El escándalo está servido, el presidente Bush ha propuesto a su secretario adjunto de Defensa como presidente del Banco Mundial. Un halcón belicista, uno de los más destacados jefes de la todopoderosa cábala neocon, un teórico del militarismo norteamericano y uno, si no el más, directo responsable de la guerra de Irak al frente de un organismo multilateral. Las huestes pacifistas se llevan las manos a la cabeza ante tal provocación. Y tienen razón.
Bush ha elegido conscientemente a Wolfowitz, porque pocos mejor que él pueden llevar adelante el cometido. Se trata de un ascenso, no de una digna retirada. Se busca, una vez más, “transformar” una institución, cambiar el sentido de una política. Si el Banco Mundial es un organismo clave para fomentar el desarrollo, lo que ahora se busca es que su actividad se inserte en la nueva estrategia para el Gran Oriente Medio.
El crecimiento del islamismo es la consecuencia de la humillación que para muchos musulmanes supone la decadencia de sus pueblos, el fracaso comparativo de su “civilización”. No es un problema de pobreza -Osama no tiene dificultades para llegar a fin de mes- sino de frustración. Los dirigentes musulmanes, y muy especialmente los árabes, tienden a la dictadura y a la corrupción, con sus corolarios de estancamiento económico y miseria. La solución pasa por modernizar la región, combatir la corrupción, abrir los mercados, generalizar una educación de calidad, ampliar los servicios sociales y, en general, dar a aquellas gentes una opción de futuro.

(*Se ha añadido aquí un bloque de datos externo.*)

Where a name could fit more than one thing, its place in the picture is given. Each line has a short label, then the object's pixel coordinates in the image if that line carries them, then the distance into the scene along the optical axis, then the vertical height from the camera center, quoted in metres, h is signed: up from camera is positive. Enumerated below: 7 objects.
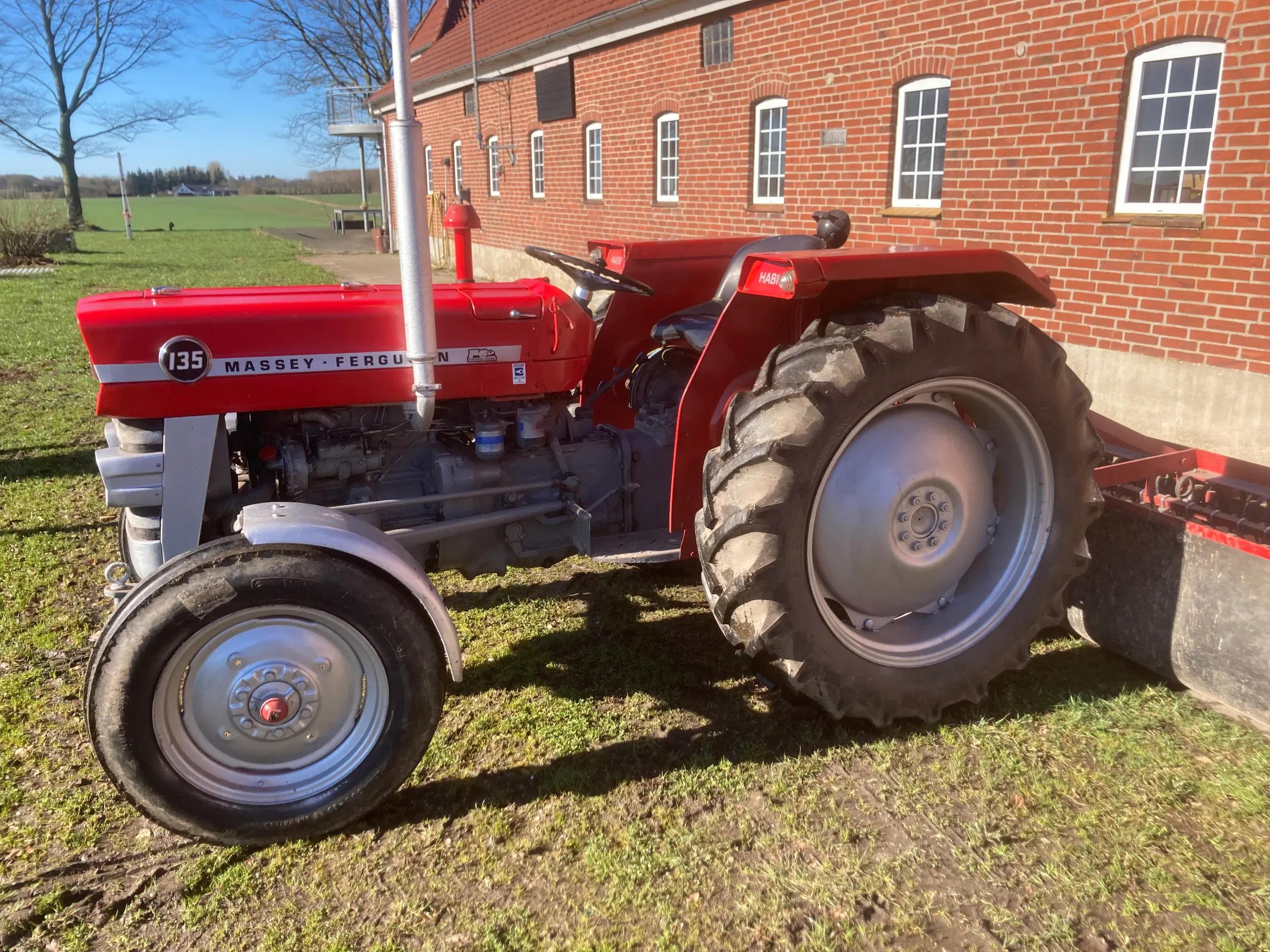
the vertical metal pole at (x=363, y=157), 31.02 +2.87
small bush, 20.67 +0.26
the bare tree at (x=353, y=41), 30.77 +6.81
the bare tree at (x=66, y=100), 38.62 +6.24
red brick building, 5.21 +0.67
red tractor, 2.36 -0.75
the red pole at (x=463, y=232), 2.89 +0.04
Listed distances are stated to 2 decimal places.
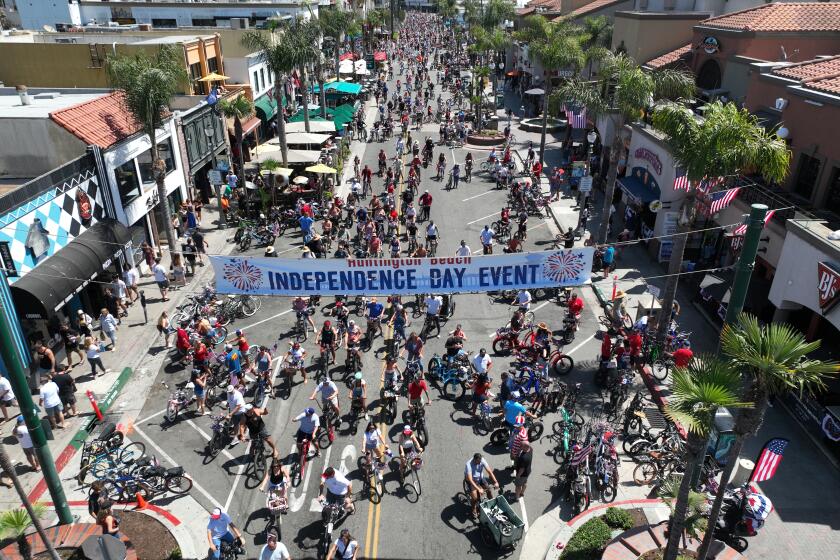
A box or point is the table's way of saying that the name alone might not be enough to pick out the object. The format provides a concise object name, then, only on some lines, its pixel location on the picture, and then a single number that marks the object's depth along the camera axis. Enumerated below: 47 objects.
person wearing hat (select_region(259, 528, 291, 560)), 11.34
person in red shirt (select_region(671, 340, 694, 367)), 17.67
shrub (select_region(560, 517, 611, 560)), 12.52
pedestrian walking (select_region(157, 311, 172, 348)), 20.58
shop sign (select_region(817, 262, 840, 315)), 15.76
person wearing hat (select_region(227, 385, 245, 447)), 16.12
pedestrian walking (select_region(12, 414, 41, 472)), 14.88
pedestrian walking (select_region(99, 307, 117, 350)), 20.31
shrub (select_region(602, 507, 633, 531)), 13.17
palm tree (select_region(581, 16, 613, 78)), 50.20
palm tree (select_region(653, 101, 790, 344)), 16.66
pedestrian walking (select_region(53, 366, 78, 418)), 16.84
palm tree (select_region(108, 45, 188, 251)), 23.86
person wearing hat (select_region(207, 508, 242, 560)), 11.91
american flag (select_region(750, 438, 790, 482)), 12.78
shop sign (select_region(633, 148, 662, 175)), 27.37
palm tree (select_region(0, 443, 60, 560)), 10.16
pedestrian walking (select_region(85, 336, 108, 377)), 18.80
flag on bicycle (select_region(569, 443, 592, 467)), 14.06
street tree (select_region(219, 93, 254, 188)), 35.75
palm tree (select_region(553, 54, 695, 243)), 23.84
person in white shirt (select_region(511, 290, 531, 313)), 21.72
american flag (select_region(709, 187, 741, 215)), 20.98
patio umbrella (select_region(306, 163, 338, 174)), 33.39
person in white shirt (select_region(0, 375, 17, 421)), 16.67
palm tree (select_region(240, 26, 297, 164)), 36.03
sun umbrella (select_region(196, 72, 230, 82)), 37.47
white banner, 14.63
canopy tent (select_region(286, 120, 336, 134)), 43.00
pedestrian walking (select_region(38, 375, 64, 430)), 16.23
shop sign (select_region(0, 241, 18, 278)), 17.42
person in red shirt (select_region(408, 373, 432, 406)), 16.16
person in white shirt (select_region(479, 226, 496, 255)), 26.78
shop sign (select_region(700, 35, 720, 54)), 30.12
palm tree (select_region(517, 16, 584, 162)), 40.06
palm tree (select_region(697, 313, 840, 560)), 9.09
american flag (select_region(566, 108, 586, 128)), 37.53
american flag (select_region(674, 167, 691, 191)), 23.28
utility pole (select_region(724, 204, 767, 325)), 10.50
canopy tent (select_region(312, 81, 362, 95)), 54.66
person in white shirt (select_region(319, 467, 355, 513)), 13.11
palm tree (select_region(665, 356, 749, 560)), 9.16
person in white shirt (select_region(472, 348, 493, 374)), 17.44
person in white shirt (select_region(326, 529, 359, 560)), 11.92
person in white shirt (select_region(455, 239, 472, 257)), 23.75
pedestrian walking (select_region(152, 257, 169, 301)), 23.58
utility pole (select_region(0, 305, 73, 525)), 11.21
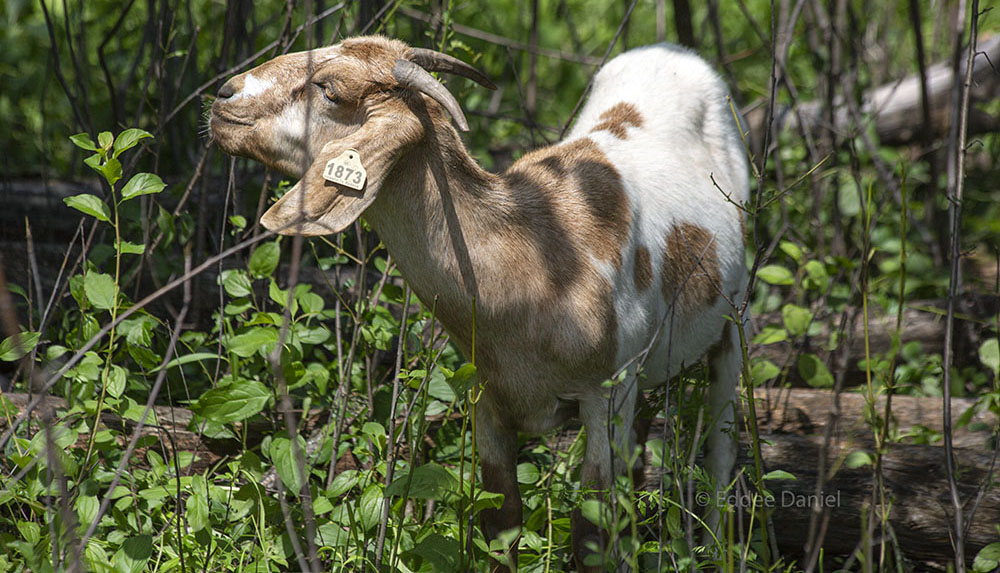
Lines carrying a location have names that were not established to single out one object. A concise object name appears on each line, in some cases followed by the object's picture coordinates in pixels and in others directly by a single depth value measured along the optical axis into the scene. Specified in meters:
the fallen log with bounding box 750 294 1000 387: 8.52
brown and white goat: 5.04
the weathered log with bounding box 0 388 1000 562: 6.09
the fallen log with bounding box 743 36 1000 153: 11.13
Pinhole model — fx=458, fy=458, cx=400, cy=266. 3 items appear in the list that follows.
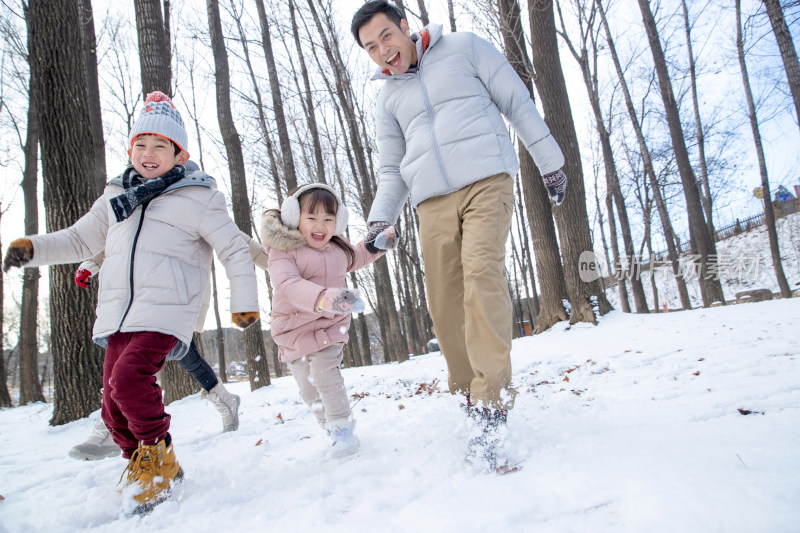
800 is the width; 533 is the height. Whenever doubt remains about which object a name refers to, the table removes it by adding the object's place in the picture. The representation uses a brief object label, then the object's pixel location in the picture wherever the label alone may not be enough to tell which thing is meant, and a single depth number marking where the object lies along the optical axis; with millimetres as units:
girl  2459
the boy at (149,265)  1961
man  2271
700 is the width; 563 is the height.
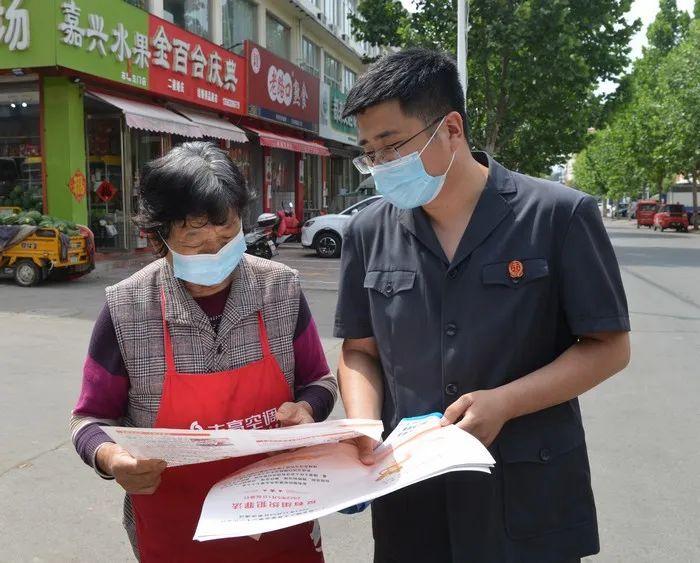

El Banco Mundial es un instrumento útil e importante en esta estrategia. Al tener como objetivo el análisis económico y la concesión de créditos, está en condiciones óptimas para combatir la corrupción y animar la reorganización de los mercados. Y eso es lo que Wolfowitz va a hacer, volviendo a sus comienzos, cuando realizaba una Tesis Doctoral sobre la desalinización de las aguas marinas y el combate contra el subdesarrollo.